Before After (recipe #433)
VLLM_ROCM_USE_AITER_LINEAR unset 1
--distributed-executor-backend (default) mp
--max-num-batched-tokens (default) 8192
--async-scheduling off on
--gpu-memory-utilization 0.90 0.6
--max-num-seqs 32 128
--tool-call-parser deepseek_v4 on dropped
--enable-auto-tool-choice on dropped

Tool-call flags were removed because the recipe omits them and throughput benchmarks here don't exercise tool calling. All other existing flags (--kv-cache-dtype fp8, --moe-backend triton_unfused, --enforce-eager, --no-enable-prefix-caching, --tokenizer-mode deepseek_v4, --reasoning-parser deepseek_v4) are preserved.

Sweep changes

dsv4-fp4-mi355x-vllm (formerly dsv4-fp8-mi355x-vllm) was previously pinned to conc=1 only.

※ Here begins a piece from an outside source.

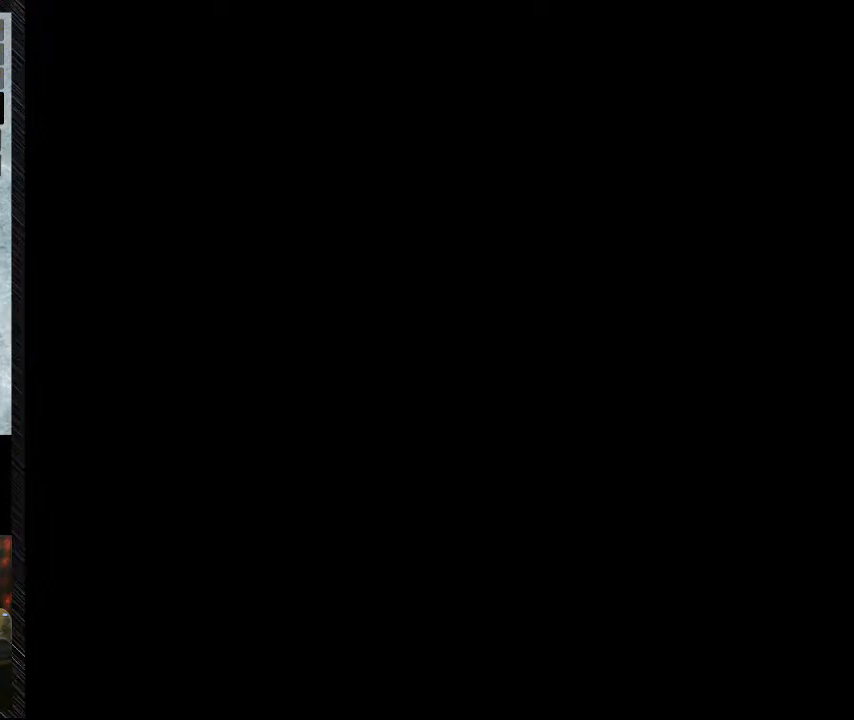
{"buttons": ["Y", "DPAD_RIGHT"], "events": [[433, "DPAD_RIGHT", "down"], [433, "Y", "down"]]}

With --max-num-seqs=128 validated by the recipe, the sweep is expanded to conc 4-64 for both 1k1k and 8k1k, matching dsv4-fp4-mi355x-sglang so vLLM↔SGLang results are directly comparable on the same MI355X runner.

Validated locally:

$ python utils/matrix_logic/generate_sweep_configs.py full-sweep \
    --config-files .github/configs/amd-master.yaml \
    --framework vllm --runner-type mi355x
# 10 dsv4-fp4-mi355x-vllm configs generated (5 per ISL/OSL, tp=8, conc 4..64)

Notes

Test plan

  • Apply sweep-enabled label so run-sweep.yml exercises the renamed key + new flags end-to-end at trimmed concurrency.
  • Confirm the AITER MLA decode build (vLLM PR #40889 SHA b3a4a44) still installs cleanly with the new server flags.
  • Inspect agg_bmk.json for dsv4 mi355x-vllm entries; compare throughput vs. dsv4-fp4-mi355x-sglang and dsv4-fp4-mi355x-atom at matching concurrencies.

…#433

The deepseek-ai/DeepSeek-V4-Pro checkpoint is FP4+FP8 mixed (FP4 MoE
expert weights dominate the ~960 GB footprint, with FP8 only on
attention/norm/router and FP8 KV cache). Reclassify the vLLM MI355X
benchmark as fp4 — matching dsv4-fp4-mi355x-sglang and
dsv4-fp4-mi355x-atom, which use the same checkpoint.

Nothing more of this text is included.